> [Activity] Write out word for word the part of the passage on transformations of random variables that runs from "4.5 Distributions of" to "pdf of $X$ .".

4.5 Distributions of transformations of random variables

Recall that a function of a random variable is also a random variable. If $X$ is a random variable, then $Y=g(X)$ is also a random variable and so it has a probability distribution. Unless $g$ represents a linear rescaling, a transformation will change the shape of the distribution. So the question is: what is the distribution of $g(X)$ ? We’ll focus on transformations of continuous random variables, in which case the key to answering the question is to work with cdfs.

Example 4.22 Recall the example in Section 3.8.2. Let $U$ be a random variable with a Uniform(0, 1) distribution, and let $X=-\log(1-U)$ . We approximated the distribution of $X$ via simulation, and we saw some example calculations in Example 3.15 justifying why the distribution looks like it does. Now we will derive the pdf of $X$ .

Identify the possible values of $X$ . (We have done this already, but this should always be your first step.)
Let $F_X$ denote the cdf of $X$ . Find $F_X(1)$ .
Find $F_X(2)$ .
Find the cdf $F_X(x)$ .
Find the pdf $f_X(x)$ .
Why should we not be surprised that $X=-\log(1-U)$ has cdf $F_X(x) = 1 - e^{-x}$ ? Hint: what is the function $u\mapsto -\log(1-u)$ in this case?

Solution. to Example 4.22

Show/hide solution

As always, first determine the range of possible values. When $u=0$ , $-\log(1-u)=0$ , and as $u$ approaches 1, $-\log(1-u)$ approaches $\infty$ ; see the picture of the function below. So $X$ takes values in $[0, \infty)$ .

> [Saved entries]
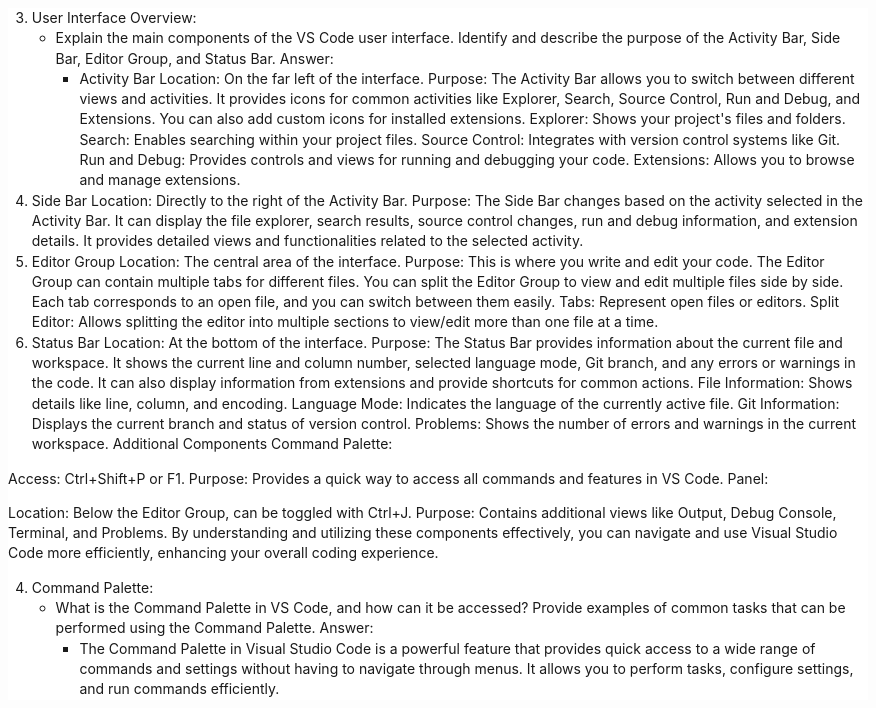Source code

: 3. User Interface Overview:
   - Explain the main components of the VS Code user interface. Identify and describe the purpose of the Activity Bar, Side Bar, Editor Group, and Status Bar.
   Answer:
      - Activity Bar
Location: On the far left of the interface.
Purpose: The Activity Bar allows you to switch between different views and activities. It provides icons for common activities like Explorer, Search, Source Control, Run and Debug, and Extensions. You can also add custom icons for installed extensions.
Explorer: Shows your project's files and folders.
Search: Enables searching within your project files.
Source Control: Integrates with version control systems like Git.
Run and Debug: Provides controls and views for running and debugging your code.
Extensions: Allows you to browse and manage extensions.
2. Side Bar
Location: Directly to the right of the Activity Bar.
Purpose: The Side Bar changes based on the activity selected in the Activity Bar. It can display the file explorer, search results, source control changes, run and debug information, and extension details. It provides detailed views and functionalities related to the selected activity.
3. Editor Group
Location: The central area of the interface.
Purpose: This is where you write and edit your code. The Editor Group can contain multiple tabs for different files. You can split the Editor Group to view and edit multiple files side by side. Each tab corresponds to an open file, and you can switch between them easily.
Tabs: Represent open files or editors.
Split Editor: Allows splitting the editor into multiple sections to view/edit more than one file at a time.
4. Status Bar
Location: At the bottom of the interface.
Purpose: The Status Bar provides information about the current file and workspace. It shows the current line and column number, selected language mode, Git branch, and any errors or warnings in the code. It can also display information from extensions and provide shortcuts for common actions.
File Information: Shows details like line, column, and encoding.
Language Mode: Indicates the language of the currently active file.
Git Information: Displays the current branch and status of version control.
Problems: Shows the number of errors and warnings in the current workspace.
Additional Components
Command Palette:

Access: Ctrl+Shift+P or F1.
Purpose: Provides a quick way to access all commands and features in VS Code.
Panel:

Location: Below the Editor Group, can be toggled with Ctrl+J.
Purpose: Contains additional views like Output, Debug Console, Terminal, and Problems.
By understanding and utilizing these components effectively, you can navigate and use Visual Studio Code more efficiently, enhancing your overall coding experience.

4. Command Palette:
   - What is the Command Palette in VS Code, and how can it be accessed? Provide examples of common tasks that can be performed using the Command Palette.
   Answer:
      - The Command Palette in Visual Studio Code is a powerful feature that provides quick access to a wide range of commands and settings without having to navigate through menus. It allows you to perform tasks, configure settings, and run commands efficiently.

> [Output of the task]
4.5 Distributions of transformations of random variables

Recall that a function of a random variable is also a random variable. If $X$ is a random variable, then $Y=g(X)$ is also a random variable and so it has a probability distribution. Unless $g$ represents a linear rescaling, a transformation will change the shape of the distribution. So the question is: what is the distribution of $g(X)$ ? We’ll focus on transformations of continuous random variables, in which case the key to answering the question is to work with cdfs.

Example 4.22 Recall the example in Section 3.8.2. Let $U$ be a random variable with a Uniform(0, 1) distribution, and let $X=-\log(1-U)$ . We approximated the distribution of $X$ via simulation, and we saw some example calculations in Example 3.15 justifying why the distribution looks like it does. Now we will derive the pdf of $X$ .